Engineered cementitious composite with nanocellulose and high-volume fly ash
H. Withana, S. Rawat, Daniel J. Fanna, Y.X. Zhang
Abstract
This research develops a sustainable Engineered Cementitious Composites (ECC) with reduced cement usage by incorporating high volume fly ash (HVFA) and silica fume, along with the novel application of nanocellulose (NC)- a plant-based nanomaterial- and hybrid fibres to achieve high strength and ductility simultaneously. 12 mixes were developed including three base ECC mixes with 1.5 % polyethylene (PE) and 0.5 % steel fibres with varying proportions of fly ash and silica fume (1.2:0–1:0.2) and nine NC reinforced ECC mixes with varying dosages of NC (0.15 %, 0.2 %, 0.25 % by weight).
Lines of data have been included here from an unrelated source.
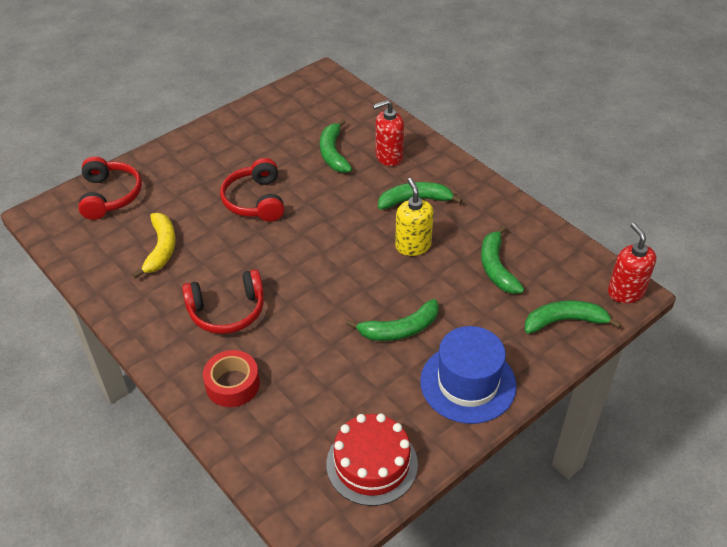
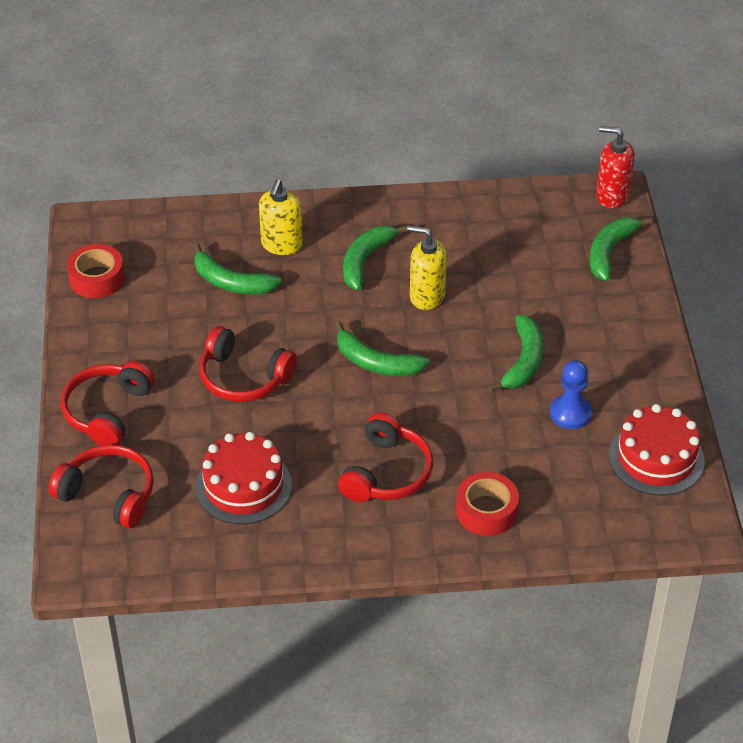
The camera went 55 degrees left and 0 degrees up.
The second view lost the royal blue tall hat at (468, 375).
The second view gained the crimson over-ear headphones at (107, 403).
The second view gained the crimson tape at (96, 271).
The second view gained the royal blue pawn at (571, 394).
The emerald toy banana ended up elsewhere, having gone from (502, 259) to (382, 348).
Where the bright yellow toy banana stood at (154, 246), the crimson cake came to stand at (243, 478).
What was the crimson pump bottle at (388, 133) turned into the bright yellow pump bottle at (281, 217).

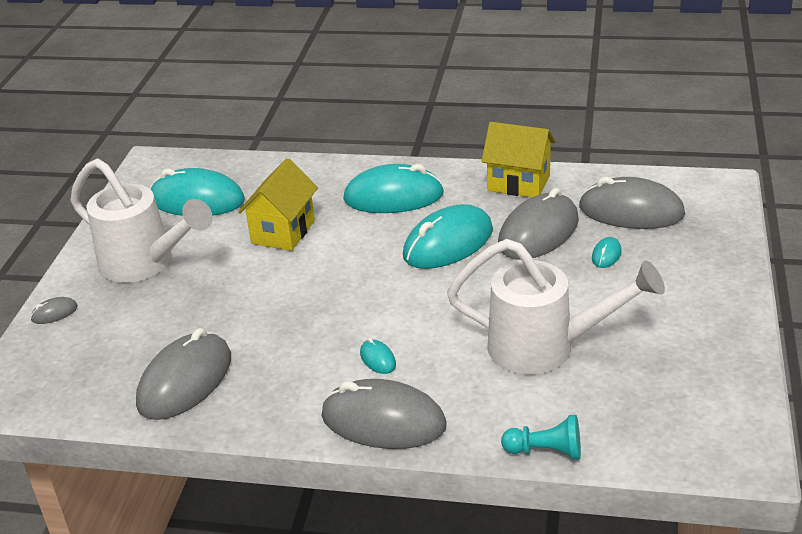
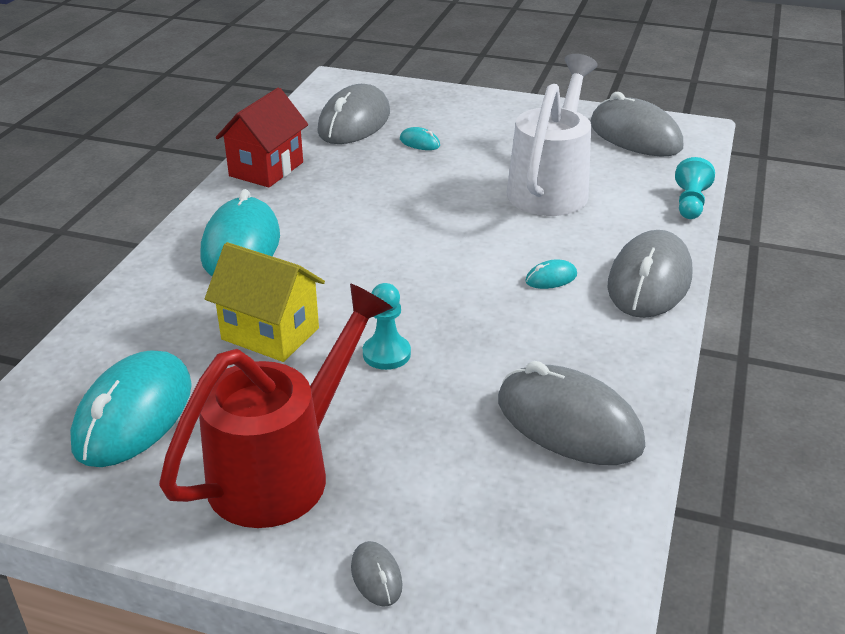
The camera went 85 degrees left and 0 degrees up.
The second view lost the teal mouse at (448, 236).
The second view gained the teal pawn at (387, 326).
The gray mouse ended up elsewhere, having gone from (538, 223) to (636, 124).
What was the snow-white watering pot at (141, 221) turned into the crimson watering pot at (276, 405).
What was the bright yellow house at (518, 159) turned into the crimson house at (262, 138).

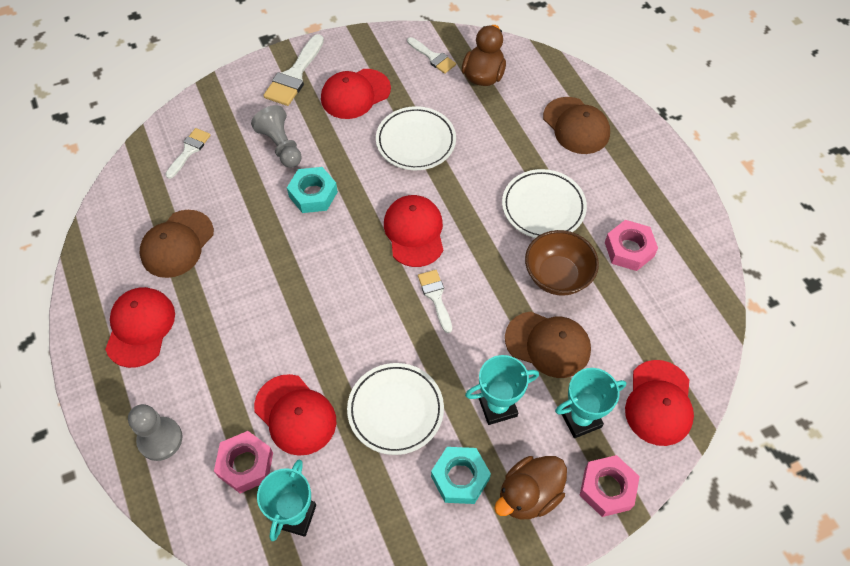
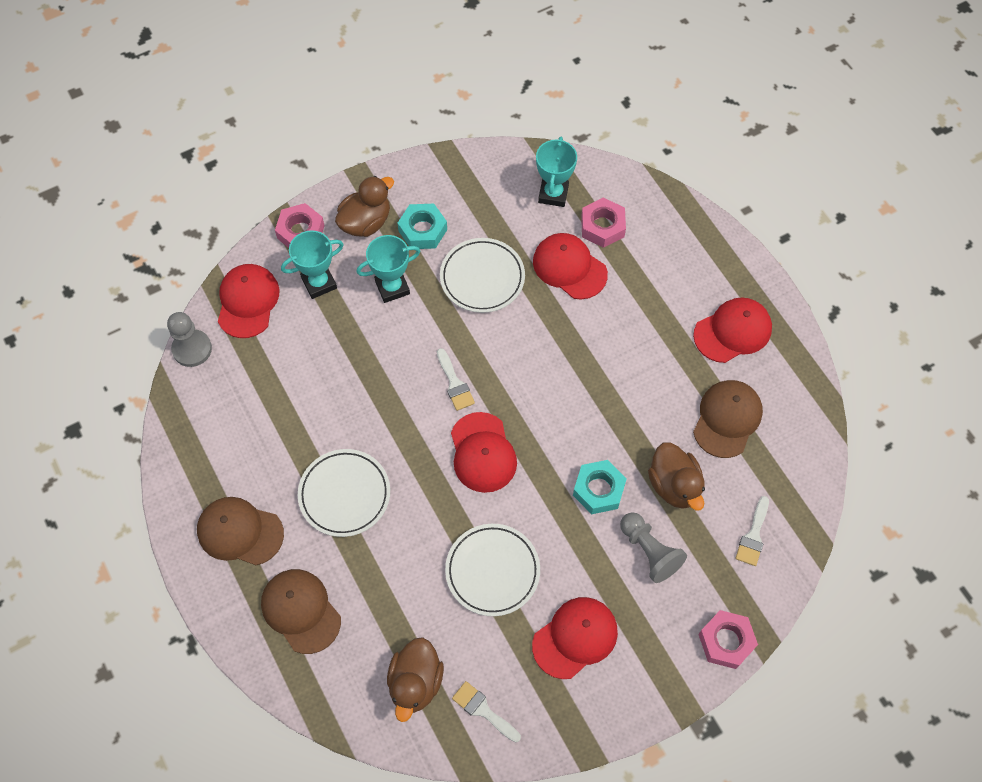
The camera went 175 degrees right and 5 degrees up.
The second view lost the snow-white paintbrush at (293, 70).
The second view lost the brown bowl at (562, 263).
The second view gained the brown rubber duck at (676, 476).
The gray pawn ended up elsewhere, having gone from (155, 432) to (189, 339).
The brown baseball cap ended up elsewhere, having gone from (548, 344) to (240, 531).
The rose-pink nut ended up elsewhere, having gone from (631, 245) to (728, 639).
The crimson baseball cap at (140, 327) ended up facing another way, 120 degrees counterclockwise from before.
The effect of fly ash/silica fume ratio and NC on mechanical properties was investigated through compressive and uniaxial tensile tests. Scanning electron microscope (SEM) and differential scanning calorimetry (DSC) techniques were utilized to gain insights into the HVFA and NC matrix systems as well as the mechanisms of NC and hybrid fibres. Results showed that reducing the fly ash/ silica fume ratio increased strength but reduced tensile strain. Incorporating NC improved strength across all mixes, irrespective of fly ash/silica fume content, with the mix containing 0.2 % NC showing the highest improvement. This novel ECC is anticipated to offer a sustainable and high-performance material solution for engineering structures. • Development of green hybrid PE-Steel fibre reinforced ECC using nanocellulose and high-volume fly ash. • Significantly reduced usage of cement with simultaneous enhancement in strength and strain capability. • Effect of blends of fly ash, silica fume, and NC on mechanical performance is analysed. • 0.2 % nanocellulose is found optimum for superior compressive and tensile performance. • Nanocellulose induced internal curing effect and led to enhanced degree of hydration.